News stories about mass murder have become so common on the 24-hour news channels that we almost take them for granted. But when it happens close to home, and you know one of the victims, it becomes much more personal.
I had met Ben Teague on a number of occasions while covering art events around northeast Georgia. I did not know him as a friend, but as someone that I would recognize and speak to when we happened to be at the same place. I was also somewhat familiar with the Town and Gown Players. On several occasions I had made publicity pictures for one of their productions. I was just close enough to feel the shock of the vicious attack on three members of the organization.
This led me to question the frequency of such crimes.

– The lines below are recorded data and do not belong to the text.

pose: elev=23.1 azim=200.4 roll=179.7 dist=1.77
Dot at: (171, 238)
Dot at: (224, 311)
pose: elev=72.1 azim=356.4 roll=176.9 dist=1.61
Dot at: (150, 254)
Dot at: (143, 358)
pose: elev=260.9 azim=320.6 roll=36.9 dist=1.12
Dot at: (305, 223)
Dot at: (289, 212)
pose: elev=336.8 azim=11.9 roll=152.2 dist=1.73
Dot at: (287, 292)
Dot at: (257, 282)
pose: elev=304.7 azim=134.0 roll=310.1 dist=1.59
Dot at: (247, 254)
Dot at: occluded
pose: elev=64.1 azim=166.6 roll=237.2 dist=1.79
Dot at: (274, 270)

Are there more of them than in the past, or does the appetite for news stories by the 24-hour stations create more coverage?
The latest complete figures on violent crime I can find is 2004. That year we had a small decrease in the violent crime rate nationwide. And the partial figures out for more recent years do not show a dramatic increase. Therefore, I must assume that these attacks were occurring all along, but we only heard about the ones in our region, and not those from more distant sites.
It is good that we are hearing about all the attacks around the nation, because the more aware we become of this problem, the more likely we are to start seeking a solution. Naturally, I have an opinion about this, but then again I have an opinion about most things. So please take this for what it is, my opinion and nothing more.
The basis for our society was personal responsibility. People grew up knowing that they would have to take responsibility for themselves and their families. They were taught this in the classroom, in the church, and by the senior members of their community. If you made a mistake, you were expected to be held responsible for that mistake. But that is no longer the case. When bad things happen today, everyone concerned starts looking for someone or something to blame other than themselves. “It’s not my fault” is the immediate response. People blame the economy, society, their childhood, anything but their own failure.
And in nearly every case, they expect government to fix their problems. And when government cannot compensate for their own inadequacies, they strike out in anger. You see rally after rally and hear speaker after speaker calling for “civil rights” and “human rights” and “poverty rights.” What you almost never hear is someone urging people to assume responsibility for their own lives. And when someone does, like Bill Cosby, he or she is instantly vilified.
I am convinced that if Professor George Zinkhan had been well grounded in individual responsibility, Ben Teague, Marie Bruce and Tom Tanner would still be alive today.
But then again I am nothing more than a half smart, semi-self educated Georgia redneck. What do I know?